The thing is, even with the coal and a capacity to produce 2.77 billion kW per hour, miners in China are using more electricity than the government is happy with and they are now trying to limit the amount of energy available to Bitcoin mining.\\

As you are probably aware, the government of China does not like cryptocurrencies and are trying to make them heavily regulated. There have been several rumors of China banning Bitcoin and shutting down local exchanges. There are also rumors about China banning crypto mining. As of now, these are still just rumors. However, according to multiple reports (*), China is about to end all mining operations in a couple months. But this will not be a ban: The government will increase the price of electricity and apply additional taxes to Bitcoin mining farms. Simply put, mining a crypto-currency won’t be profitable anymore. For this reason, the owners of these farms plan on relocating to another country that is still “friendly” to miners, such as Canada.

What is the future of Bitcoin mining in China?

China are planning to limit the amount of energy available to Bitcoin mining, but the biggest risk comes from potential regulations. The Chinese government have been known to make some rash decisions that have proven detrimental to the country – and as a result many of the leading exchanges and crypto companies that were formerly based in China, have now moved out to Singapore and other friendlier jurisdictions.

Bitmain, the largest mining group running the two largest mining pools, are moving out of China, setting up regional headquarters in Singapore and moving operations to Canada and the USA. Btc.Top, the third largest pool, are working on opening a mining factory in Canada and ViaBTC, the fourth largest, are opening operations in Iceland and the USA.

Canada is becoming the most popular new destination for Bitcoin mining, due to its relatively affordable energy prices, cool climate (useful for crypto mining as it means less energy is needed for cooling) and stable politics.

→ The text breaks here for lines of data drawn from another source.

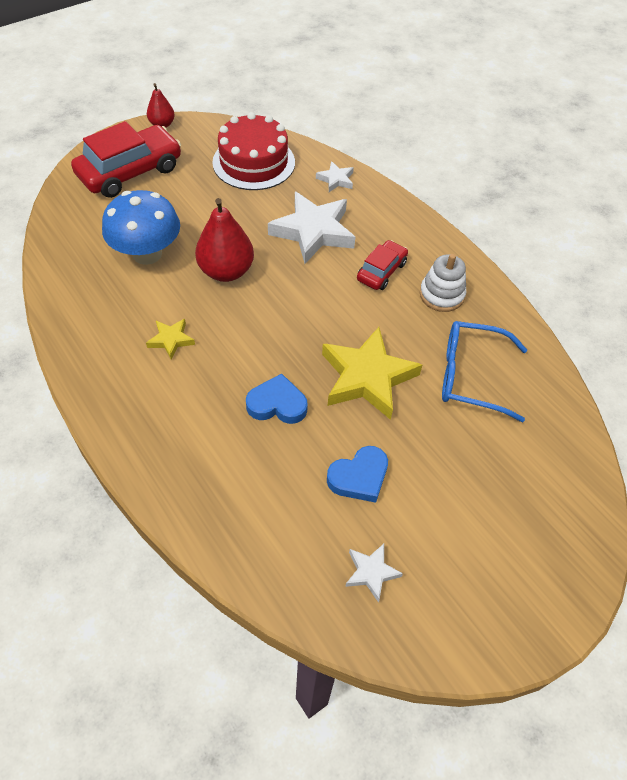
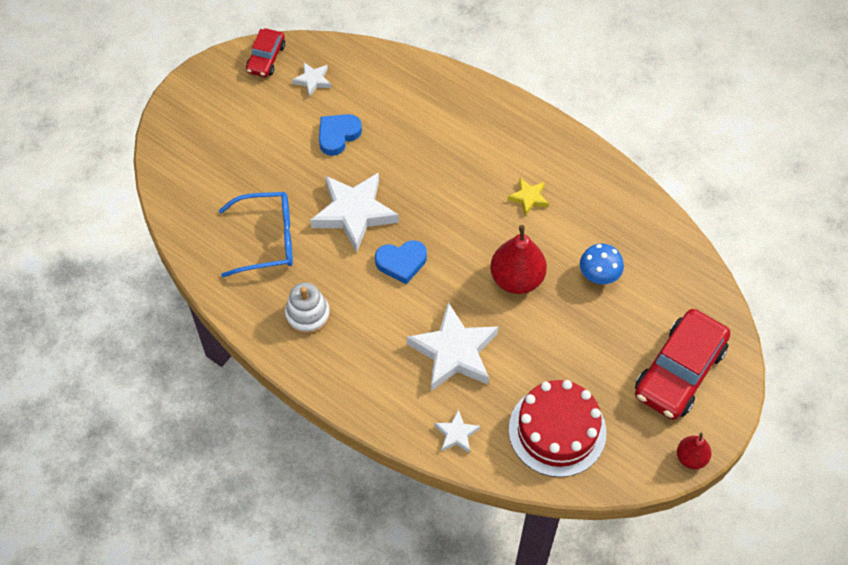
camera: 165 degrees right, 5 degrees up
(147, 254) = (599, 275): blue mushroom -> blue mushroom, size x0.59
(277, 404) = (418, 170): blue heart -> blue heart (401, 263)
(367, 377) = (354, 213): yellow star -> white star
(381, 271) = (371, 324): red car -> red car (266, 58)

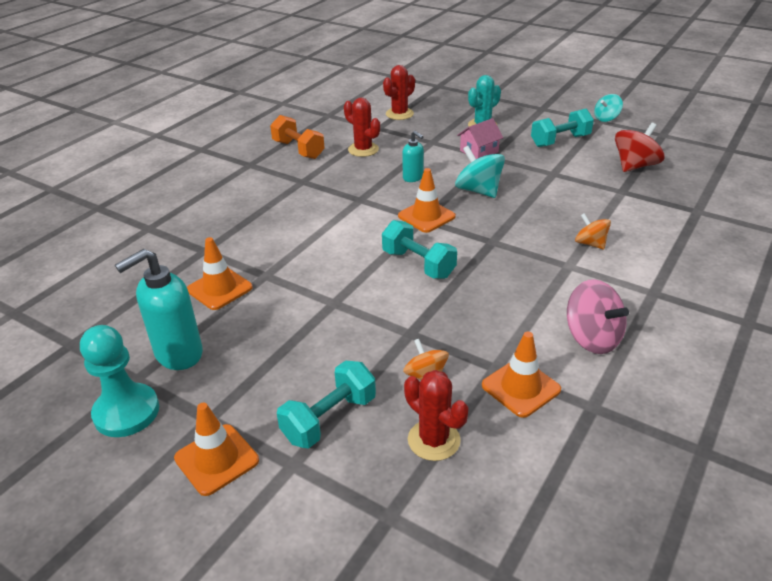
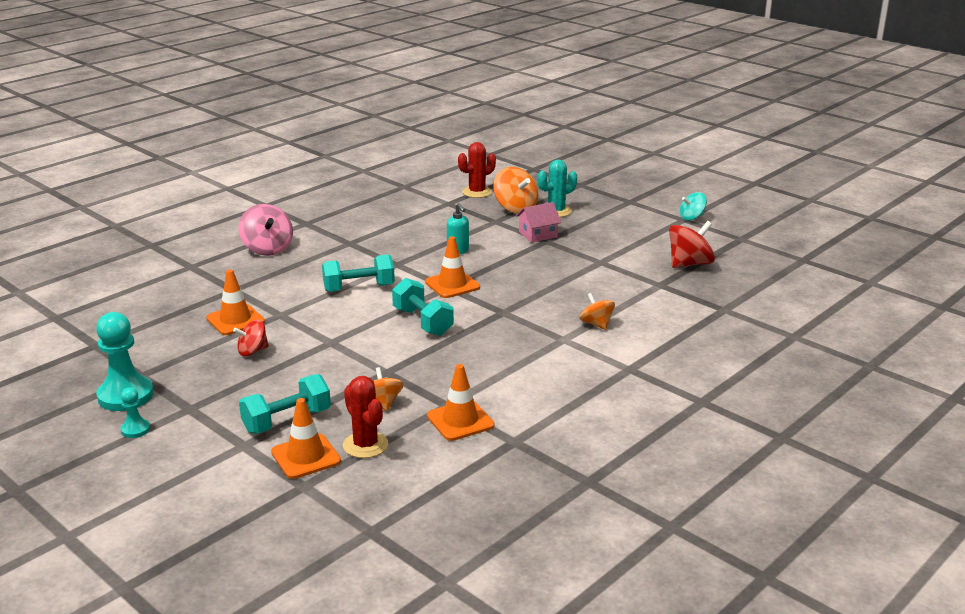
camera: 10 degrees right, 10 degrees down
(153, 462) = (135, 429): none -> turquoise pawn
(178, 354) = (181, 362): turquoise soap dispenser -> none
(216, 459) = (185, 434): orange traffic cone -> orange traffic cone (306, 457)
(253, 327) = (252, 351): none -> red spinning top
(298, 150) = (359, 215): orange dumbbell -> none
(363, 150) = (422, 221): red cactus -> none
(443, 126) = (515, 208): none -> orange spinning top
(478, 191) = (516, 269): turquoise spinning top -> none
(560, 141) = (628, 233): turquoise dumbbell -> turquoise dumbbell (359, 288)
(592, 338) = (547, 395): pink spinning top -> pink spinning top (267, 249)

To sum it up, mining is still legal in China and it will (probably) still be in the future. But it won’t be as profitable anymore, and the regulatory risks to large mining operations are slowly outweighing the benefits of continuing to be based in China.

How does this affect Bitcoin?

If there is a large reduction in crypto mining from China, this would slow down the hashrate of Bitcoin.

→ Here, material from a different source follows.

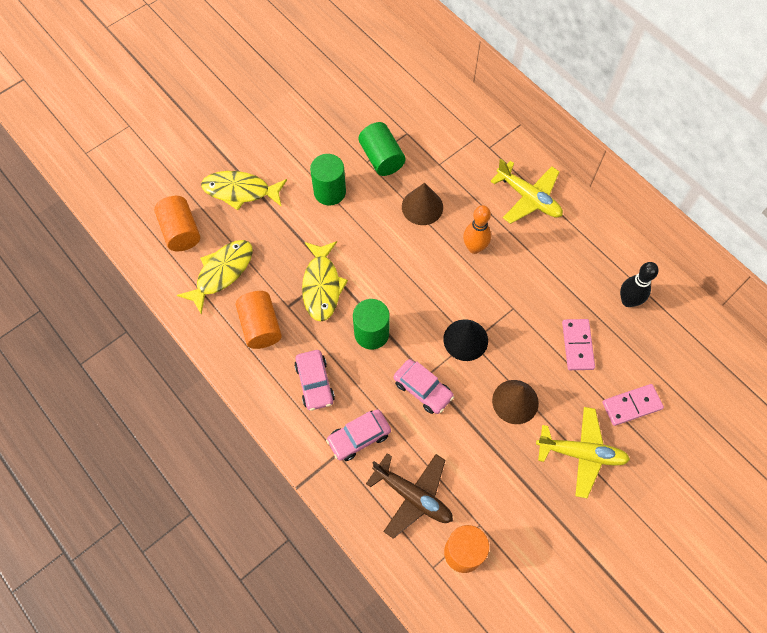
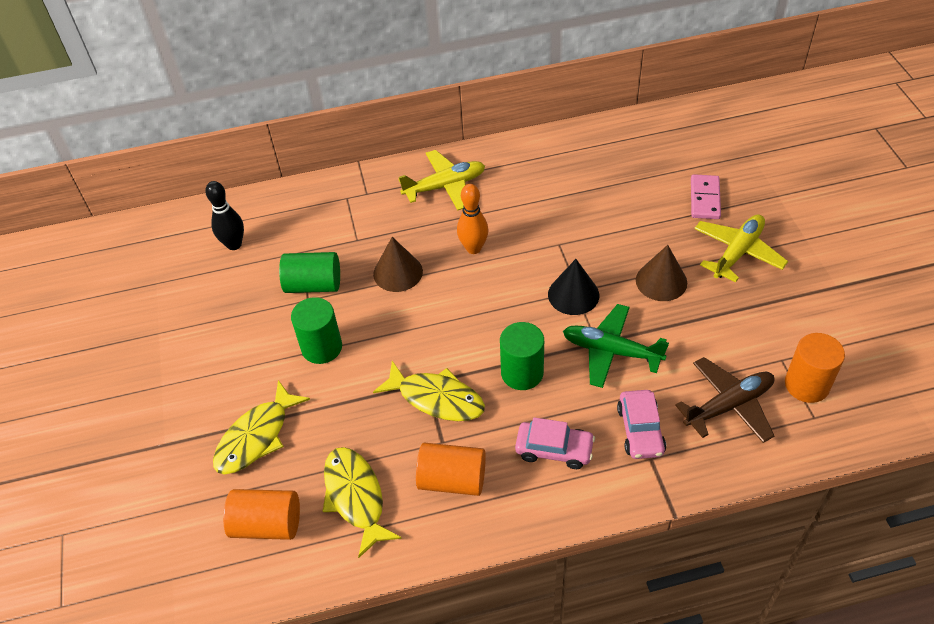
camera: 60 degrees left, 15 degrees down
(423, 389) = (611, 351): pink car -> green plane
(577, 345) = (625, 212): pink domino -> none
(628, 301) = (598, 160): black bowling pin -> black bowling pin (234, 244)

There is already a concern of the global dependence of Bitcoin mining on China, and how a sudden government clampdown or new regulations could put a sudden stop to Bitcoin mining.

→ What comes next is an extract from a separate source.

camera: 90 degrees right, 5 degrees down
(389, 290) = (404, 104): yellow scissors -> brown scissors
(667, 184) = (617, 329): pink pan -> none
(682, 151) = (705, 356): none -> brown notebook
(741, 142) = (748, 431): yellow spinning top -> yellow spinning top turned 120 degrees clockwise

This would reduce not only the production of new Bitcoins, but would also affect the ability of the Bitcoin network to process transactions, as miners are also needed to process the confirmations for every time a Bitcoin transaction is sent. This could have a drastic effect on the Bitcoin network resulting in high transaction fees and long delays.

Recently, there was a flood in Sichuan in China (the main region in China for Bitcoin mining), which cauased flood damage to several Bitcoin mining factories. This led to a sudden drop in hashrate for Bitcoin mining that day, affecting the worldwide Bitcoin network.

This just shows how vulnerable the Bitcoin network is to small events that affect the functioning of just a few factories. A serious regulatory clampdown from the Chinese Government could through the smooth functioning of the Bitcoin network into jeopardy for a while.